No texto, o jornal listava que, dos 30 nomes mais populares do Brasil, 27 teriam Aquário como signo mais comum — dado que também foi levado pela BBC News Brasil ao IBGE como parte do questionamento.

No último dia 5, a reportagem questionou o IBGE sobre o motivo da inclusão de signos no site Nomes no Brasil, e se o dado estava correto, diante dessas coincidências listadas acima.

No dia 6, o IBGE respondeu através de sua assessoria de imprensa que “é natural que um mesmo signo predomine na população. Se há uma época do ano com maior número de nascimentos, é provável que a maioria dos nomes tenha o mesmo signo como predominante”.

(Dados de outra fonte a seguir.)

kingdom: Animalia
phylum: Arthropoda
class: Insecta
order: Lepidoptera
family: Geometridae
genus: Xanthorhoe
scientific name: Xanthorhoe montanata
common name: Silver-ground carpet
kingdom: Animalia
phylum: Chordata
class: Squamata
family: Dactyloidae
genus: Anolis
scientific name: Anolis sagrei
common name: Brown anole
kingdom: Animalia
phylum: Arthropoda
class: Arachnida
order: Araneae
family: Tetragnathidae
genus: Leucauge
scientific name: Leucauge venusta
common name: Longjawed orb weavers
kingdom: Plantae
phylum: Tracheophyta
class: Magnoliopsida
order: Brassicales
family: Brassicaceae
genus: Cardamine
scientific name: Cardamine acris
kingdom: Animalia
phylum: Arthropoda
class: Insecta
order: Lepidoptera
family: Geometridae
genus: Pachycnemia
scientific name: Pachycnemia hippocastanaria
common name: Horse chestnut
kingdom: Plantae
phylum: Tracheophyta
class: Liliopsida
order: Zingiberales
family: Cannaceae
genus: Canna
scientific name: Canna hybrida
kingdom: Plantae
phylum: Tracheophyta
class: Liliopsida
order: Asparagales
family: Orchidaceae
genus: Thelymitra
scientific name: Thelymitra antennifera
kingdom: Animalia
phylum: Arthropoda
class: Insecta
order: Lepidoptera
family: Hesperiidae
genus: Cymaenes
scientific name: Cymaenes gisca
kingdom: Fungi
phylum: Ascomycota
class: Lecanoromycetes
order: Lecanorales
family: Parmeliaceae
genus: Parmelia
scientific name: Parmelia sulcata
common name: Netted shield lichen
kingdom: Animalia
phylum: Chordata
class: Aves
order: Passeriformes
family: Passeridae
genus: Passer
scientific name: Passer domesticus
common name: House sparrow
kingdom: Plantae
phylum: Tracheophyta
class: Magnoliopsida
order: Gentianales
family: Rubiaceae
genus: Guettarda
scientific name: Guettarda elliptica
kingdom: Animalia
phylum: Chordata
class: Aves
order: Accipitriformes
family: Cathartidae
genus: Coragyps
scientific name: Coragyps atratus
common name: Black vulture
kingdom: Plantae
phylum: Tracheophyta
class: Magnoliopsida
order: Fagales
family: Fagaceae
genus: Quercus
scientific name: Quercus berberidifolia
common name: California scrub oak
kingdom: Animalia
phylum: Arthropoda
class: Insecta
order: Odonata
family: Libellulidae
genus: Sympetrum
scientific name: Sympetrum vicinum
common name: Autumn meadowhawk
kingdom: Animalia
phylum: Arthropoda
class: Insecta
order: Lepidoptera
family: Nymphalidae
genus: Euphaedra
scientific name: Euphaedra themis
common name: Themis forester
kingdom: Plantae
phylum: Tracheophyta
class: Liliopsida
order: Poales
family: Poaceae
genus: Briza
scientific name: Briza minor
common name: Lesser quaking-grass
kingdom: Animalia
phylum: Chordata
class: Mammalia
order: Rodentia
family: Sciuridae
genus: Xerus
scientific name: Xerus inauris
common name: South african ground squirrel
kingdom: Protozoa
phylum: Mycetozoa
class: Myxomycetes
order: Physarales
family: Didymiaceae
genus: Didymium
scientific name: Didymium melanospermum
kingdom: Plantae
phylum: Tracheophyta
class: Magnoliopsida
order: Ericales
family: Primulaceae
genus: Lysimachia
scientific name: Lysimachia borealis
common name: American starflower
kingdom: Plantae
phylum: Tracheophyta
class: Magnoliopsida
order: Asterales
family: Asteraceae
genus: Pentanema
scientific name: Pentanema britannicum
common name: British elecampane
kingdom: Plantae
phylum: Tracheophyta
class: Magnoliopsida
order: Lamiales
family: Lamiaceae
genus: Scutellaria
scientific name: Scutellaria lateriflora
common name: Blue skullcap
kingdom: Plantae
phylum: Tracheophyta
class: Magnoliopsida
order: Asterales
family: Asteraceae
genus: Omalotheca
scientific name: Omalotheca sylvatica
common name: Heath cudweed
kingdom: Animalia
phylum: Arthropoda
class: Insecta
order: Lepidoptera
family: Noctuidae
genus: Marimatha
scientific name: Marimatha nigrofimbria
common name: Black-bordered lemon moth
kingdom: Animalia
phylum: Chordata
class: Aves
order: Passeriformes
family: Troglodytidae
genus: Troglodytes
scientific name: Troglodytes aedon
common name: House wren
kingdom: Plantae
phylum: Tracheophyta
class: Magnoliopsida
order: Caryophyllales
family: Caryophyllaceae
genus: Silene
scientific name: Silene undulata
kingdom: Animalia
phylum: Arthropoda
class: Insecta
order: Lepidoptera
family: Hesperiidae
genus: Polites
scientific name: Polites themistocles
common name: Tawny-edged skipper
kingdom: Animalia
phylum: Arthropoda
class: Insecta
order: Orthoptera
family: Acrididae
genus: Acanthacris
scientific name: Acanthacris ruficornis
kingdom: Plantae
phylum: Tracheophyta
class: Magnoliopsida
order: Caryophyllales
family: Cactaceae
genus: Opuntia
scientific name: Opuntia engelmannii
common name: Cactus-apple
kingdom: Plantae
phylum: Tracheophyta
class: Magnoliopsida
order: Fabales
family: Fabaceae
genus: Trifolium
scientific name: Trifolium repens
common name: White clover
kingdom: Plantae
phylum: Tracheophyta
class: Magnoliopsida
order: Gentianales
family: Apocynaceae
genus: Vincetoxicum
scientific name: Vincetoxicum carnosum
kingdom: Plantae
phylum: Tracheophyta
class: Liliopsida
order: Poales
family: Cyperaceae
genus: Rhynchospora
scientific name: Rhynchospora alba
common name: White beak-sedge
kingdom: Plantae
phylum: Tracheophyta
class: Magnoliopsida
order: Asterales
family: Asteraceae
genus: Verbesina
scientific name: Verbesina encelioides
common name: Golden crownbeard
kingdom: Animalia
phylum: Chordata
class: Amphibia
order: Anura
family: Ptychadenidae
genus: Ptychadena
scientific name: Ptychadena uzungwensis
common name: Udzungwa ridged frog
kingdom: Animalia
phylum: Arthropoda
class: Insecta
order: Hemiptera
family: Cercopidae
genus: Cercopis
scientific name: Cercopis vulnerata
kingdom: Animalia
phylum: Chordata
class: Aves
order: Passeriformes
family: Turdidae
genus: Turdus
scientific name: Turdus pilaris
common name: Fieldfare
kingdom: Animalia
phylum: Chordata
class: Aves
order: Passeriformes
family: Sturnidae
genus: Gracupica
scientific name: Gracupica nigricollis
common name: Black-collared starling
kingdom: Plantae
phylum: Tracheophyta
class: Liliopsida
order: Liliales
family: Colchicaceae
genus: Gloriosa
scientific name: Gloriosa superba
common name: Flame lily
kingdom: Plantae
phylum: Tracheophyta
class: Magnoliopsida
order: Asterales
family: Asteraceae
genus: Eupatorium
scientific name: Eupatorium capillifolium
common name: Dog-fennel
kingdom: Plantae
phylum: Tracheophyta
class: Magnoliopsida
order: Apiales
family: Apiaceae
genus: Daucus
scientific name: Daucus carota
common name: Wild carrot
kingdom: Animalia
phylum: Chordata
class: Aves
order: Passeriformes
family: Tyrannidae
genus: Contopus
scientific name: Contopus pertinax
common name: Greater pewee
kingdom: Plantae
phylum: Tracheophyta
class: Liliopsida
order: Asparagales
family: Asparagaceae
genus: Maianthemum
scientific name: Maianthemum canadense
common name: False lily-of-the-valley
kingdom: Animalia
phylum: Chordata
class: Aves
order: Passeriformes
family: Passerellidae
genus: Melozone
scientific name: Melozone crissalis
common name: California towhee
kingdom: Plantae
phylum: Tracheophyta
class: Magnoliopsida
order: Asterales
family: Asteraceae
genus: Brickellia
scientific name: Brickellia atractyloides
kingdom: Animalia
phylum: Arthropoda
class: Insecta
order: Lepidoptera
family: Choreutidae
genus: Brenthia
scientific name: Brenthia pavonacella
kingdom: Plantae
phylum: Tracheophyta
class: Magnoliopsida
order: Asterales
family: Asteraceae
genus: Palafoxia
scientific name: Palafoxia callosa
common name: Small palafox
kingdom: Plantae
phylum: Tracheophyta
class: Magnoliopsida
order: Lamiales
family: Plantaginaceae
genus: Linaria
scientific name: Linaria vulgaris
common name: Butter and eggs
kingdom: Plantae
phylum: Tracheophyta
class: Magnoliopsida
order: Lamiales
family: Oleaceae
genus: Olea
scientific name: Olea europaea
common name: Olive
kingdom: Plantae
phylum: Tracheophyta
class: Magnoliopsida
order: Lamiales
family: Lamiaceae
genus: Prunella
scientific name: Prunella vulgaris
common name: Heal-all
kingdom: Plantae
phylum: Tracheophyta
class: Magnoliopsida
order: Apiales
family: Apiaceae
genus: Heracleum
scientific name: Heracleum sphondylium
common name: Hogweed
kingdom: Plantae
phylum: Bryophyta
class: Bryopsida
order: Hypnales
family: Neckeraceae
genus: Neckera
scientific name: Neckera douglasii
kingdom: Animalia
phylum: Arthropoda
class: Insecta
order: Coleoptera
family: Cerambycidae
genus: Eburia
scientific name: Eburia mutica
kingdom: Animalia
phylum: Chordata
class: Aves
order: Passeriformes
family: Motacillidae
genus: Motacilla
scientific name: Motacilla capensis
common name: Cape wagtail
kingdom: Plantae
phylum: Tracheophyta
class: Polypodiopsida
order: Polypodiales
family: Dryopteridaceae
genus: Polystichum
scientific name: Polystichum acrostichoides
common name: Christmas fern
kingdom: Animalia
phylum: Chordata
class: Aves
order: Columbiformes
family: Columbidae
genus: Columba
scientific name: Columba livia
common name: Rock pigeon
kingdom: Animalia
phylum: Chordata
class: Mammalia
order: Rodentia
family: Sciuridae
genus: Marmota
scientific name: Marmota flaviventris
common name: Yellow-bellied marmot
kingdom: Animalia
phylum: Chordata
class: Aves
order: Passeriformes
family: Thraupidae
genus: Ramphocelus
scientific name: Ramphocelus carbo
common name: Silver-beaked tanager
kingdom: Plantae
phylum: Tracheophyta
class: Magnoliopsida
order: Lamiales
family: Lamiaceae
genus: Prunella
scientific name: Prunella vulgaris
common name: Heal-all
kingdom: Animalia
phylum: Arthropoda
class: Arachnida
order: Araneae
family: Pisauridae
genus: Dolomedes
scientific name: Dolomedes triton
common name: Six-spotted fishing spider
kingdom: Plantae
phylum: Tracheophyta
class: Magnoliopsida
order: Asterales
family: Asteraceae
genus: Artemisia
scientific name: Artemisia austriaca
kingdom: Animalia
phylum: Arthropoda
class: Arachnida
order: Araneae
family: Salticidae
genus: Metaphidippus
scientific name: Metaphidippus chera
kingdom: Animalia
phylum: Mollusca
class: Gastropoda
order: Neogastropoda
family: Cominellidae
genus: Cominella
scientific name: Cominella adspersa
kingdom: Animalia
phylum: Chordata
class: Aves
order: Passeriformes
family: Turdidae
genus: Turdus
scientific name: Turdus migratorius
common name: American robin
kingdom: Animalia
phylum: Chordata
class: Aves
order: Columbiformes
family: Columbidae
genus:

Com base nessa resposta, a reportagem da BBC News Brasil questionou novamente o IBGE, ressaltando que, segundo dados do próprio instituto, os brasileiros nascem mais em março e maio, e não em janeiro e fevereiro — meses do signo de Aquário, segundo a astrologia.

Apenas após este segundo questionamento, a assessoria de imprensa do IBGE afirmou que os técnicos iriam verificar novamente a tabulação.

O instituto também informou que, enquanto isso, a opção de consultar o signo relacionado a cada nome seria desativada — o que de fato foi feito, conforme constatou a reportagem da BBC News Brasil.

A experiência de tentar reproduzir o cálculo do IBGE e a constatação de que não existem dados padronizados sobre as datas dos signos, e que um dia a mais ou a menos na tabela escolhida afeta muito os resultados finais, revela, porém, a fragilidade da inclusão de dados astrológicos em um site estatístico oficial.

A BBC News Brasil questionou o IBGE sobre quais datas foram usadas pelo instituto para fazer seu levantamento astrológico no site Nomes no Brasil, já que não existem dados oficiais sobre signos.

O instituto respondeu apenas que “como a Pnad Contínua é um levantamento amostral, que não pega toda a população brasileira, é possível que, mesmo após a correção dos dados, eles possam apresentar alguma diferença” com relação aos dados do Censo. As informações são da BBC News.